I stared down at her. “Listen, little bear,” I said. “It’s time.”
She stared back, trusting.
With hands grown confident, I pulled her close. She nestled into me and after a few moments, relief melted me like butter. I could feed my baby.
Hunger served as our compass, pointing us back home whenever we strayed. We ventured out for groceries, or the occasional playdate with other mothers from my birth class, or winding strolls throughout the neighborhood under a canopy of tree-lined streets.
Seasons changed and Jubilee grew into a spirited toddler. Our quiet private sphere of life became more public. The world expanded to romping through Raleigh’s parks and between library bookshelves. One afternoon, in an uptown library, we stood at the checkout desk while the librarian scanned Jubilee’s prized stories so that we could bring them home.
“It looks like she has a small fine for an overdue book,” the librarian mentioned, glancing up at me from over the rim of her glasses.
I dug through my purse for some change, but she waved at me to stop.
“Don’t worry about it. The nannies don’t have to pay the fines.”
“I’m not the nanny,” I said, my face warm. “I’m her mother. I’ll pay our fine.”
I dropped a few quarters on the counter, letting them bounce and scatter. With shaking hands, the librarian completed our transaction, refusing to meet my eyes. A cooling satisfaction washed over me but quickly evaporated.
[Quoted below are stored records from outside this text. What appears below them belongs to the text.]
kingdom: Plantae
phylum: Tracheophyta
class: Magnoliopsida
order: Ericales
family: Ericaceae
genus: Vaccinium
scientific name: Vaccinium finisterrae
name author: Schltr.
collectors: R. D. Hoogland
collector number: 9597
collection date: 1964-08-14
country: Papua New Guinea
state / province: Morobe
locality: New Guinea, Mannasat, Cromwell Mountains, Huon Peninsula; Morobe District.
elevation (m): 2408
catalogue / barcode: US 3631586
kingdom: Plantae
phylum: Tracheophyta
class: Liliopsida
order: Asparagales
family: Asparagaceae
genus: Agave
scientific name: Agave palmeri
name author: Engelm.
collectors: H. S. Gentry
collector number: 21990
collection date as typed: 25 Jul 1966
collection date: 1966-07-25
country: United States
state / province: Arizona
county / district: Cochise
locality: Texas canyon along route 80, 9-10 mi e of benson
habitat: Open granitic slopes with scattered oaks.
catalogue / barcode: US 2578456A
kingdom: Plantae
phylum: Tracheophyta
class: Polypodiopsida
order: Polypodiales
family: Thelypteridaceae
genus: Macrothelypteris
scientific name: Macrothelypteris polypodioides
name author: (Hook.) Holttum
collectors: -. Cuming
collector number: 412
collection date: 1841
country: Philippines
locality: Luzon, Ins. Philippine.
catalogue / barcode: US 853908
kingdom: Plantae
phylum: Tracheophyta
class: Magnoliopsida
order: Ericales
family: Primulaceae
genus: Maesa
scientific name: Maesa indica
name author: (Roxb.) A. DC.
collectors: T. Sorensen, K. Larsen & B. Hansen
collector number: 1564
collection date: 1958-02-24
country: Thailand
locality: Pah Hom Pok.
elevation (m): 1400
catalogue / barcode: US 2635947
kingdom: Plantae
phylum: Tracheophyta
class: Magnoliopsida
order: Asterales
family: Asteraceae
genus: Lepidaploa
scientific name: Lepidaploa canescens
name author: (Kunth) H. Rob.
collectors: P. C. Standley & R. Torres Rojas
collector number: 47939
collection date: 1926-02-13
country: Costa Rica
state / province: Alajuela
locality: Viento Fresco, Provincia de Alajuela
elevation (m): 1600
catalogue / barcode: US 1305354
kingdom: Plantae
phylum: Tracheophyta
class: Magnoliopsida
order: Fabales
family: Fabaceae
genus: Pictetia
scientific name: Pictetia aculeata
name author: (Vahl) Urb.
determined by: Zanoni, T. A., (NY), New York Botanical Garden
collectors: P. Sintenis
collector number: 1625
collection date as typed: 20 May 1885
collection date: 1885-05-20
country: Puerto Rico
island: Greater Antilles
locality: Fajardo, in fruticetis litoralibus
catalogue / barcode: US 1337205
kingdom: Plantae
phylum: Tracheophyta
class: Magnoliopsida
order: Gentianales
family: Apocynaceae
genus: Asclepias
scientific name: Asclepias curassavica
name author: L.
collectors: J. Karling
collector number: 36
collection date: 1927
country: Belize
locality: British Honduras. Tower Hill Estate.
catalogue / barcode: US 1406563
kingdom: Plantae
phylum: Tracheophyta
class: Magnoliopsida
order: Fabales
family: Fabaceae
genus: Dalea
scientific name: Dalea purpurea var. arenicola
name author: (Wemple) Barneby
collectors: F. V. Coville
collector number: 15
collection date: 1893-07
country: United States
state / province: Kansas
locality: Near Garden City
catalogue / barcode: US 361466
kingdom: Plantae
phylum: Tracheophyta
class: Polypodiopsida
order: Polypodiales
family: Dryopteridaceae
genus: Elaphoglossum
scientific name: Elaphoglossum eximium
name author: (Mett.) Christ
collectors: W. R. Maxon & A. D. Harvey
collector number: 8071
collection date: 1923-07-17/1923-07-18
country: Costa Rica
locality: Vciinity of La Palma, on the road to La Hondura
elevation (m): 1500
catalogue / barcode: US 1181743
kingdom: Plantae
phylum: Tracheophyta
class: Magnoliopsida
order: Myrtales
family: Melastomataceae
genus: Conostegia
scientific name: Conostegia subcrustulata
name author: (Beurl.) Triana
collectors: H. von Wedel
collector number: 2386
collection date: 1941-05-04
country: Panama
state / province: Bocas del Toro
Driving home, I replayed the moment in my head, wondering what picture Jubilee and I had painted for the librarian. A young black woman in a T-shirt and leggings, a running-errands uniform, her hair pulled into a messy ponytail on top of her head. Standing beside the woman, a pearly child outfitted in a ruffled dress, complete with a big bow in her ringlets which were tinted honey-brown from the summer sun. Jubilee belonged in the image of Raleigh’s wealthy, white-collar families, her place central and infallible. Apparently, I belonged, too, but only if I stood outside of the frame.